SUPPLIED MATERIAL Block Start
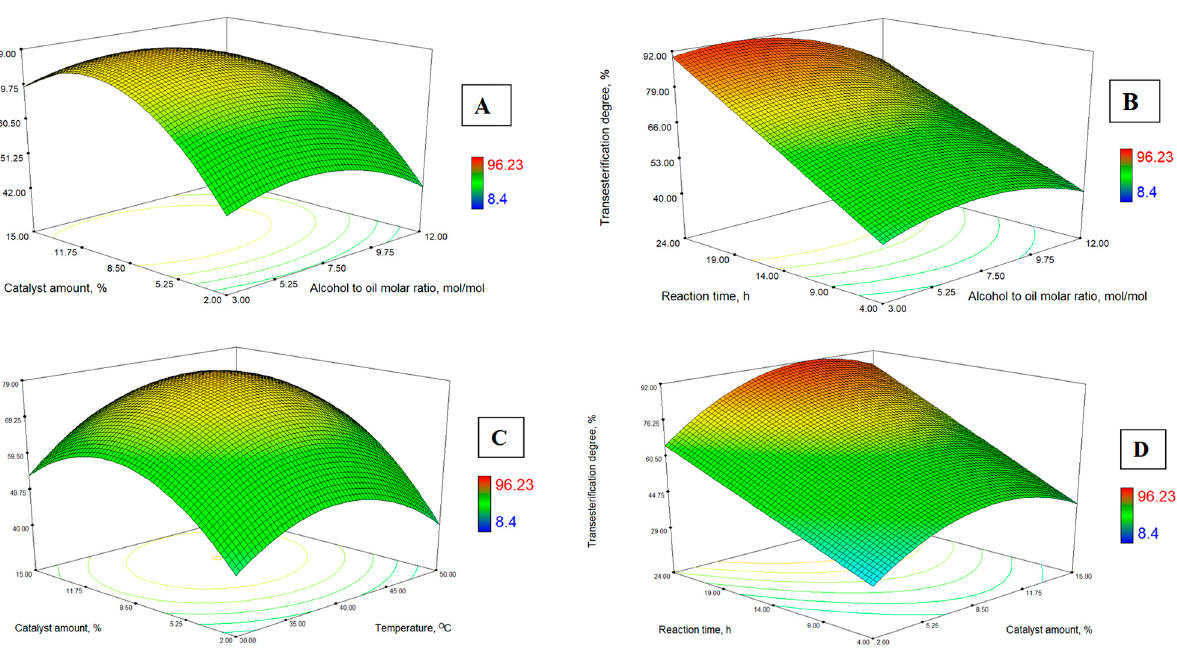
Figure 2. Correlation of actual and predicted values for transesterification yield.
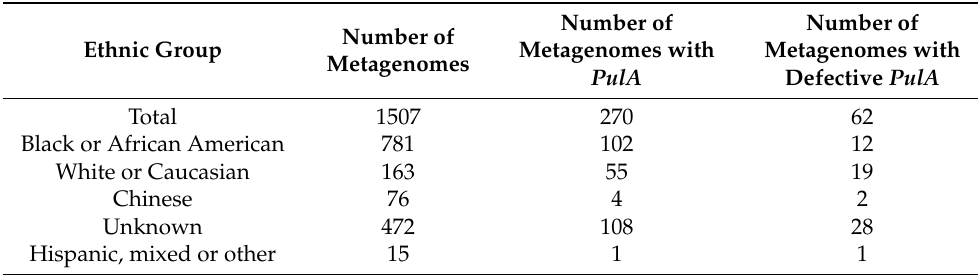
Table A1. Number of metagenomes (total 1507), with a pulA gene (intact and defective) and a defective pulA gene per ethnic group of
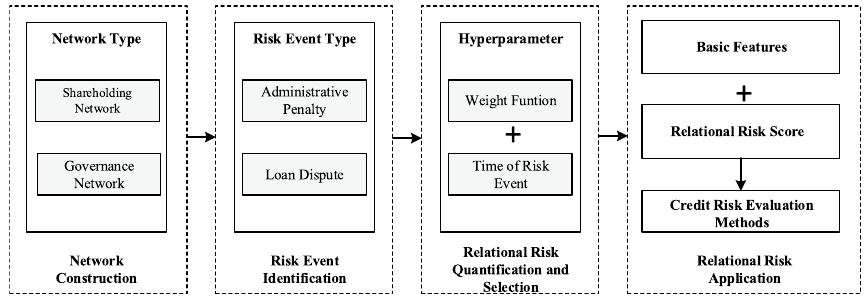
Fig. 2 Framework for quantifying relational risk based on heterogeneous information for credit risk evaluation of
SUPPLIED MATERIAL Block End
- YOUR GOAL
The data must be reproduced exactly, and no picture may appear in the copy.

- RESULT OF THIS TASK
Figure 2. Correlation of actual and predicted values for transesterification yield.
Table A1. Number of metagenomes (total 1507), with a pulA gene (intact and defective) and a defective pulA gene per ethnic group of
Fig. 2 Framework for quantifying relational risk based on heterogeneous information for credit risk evaluation of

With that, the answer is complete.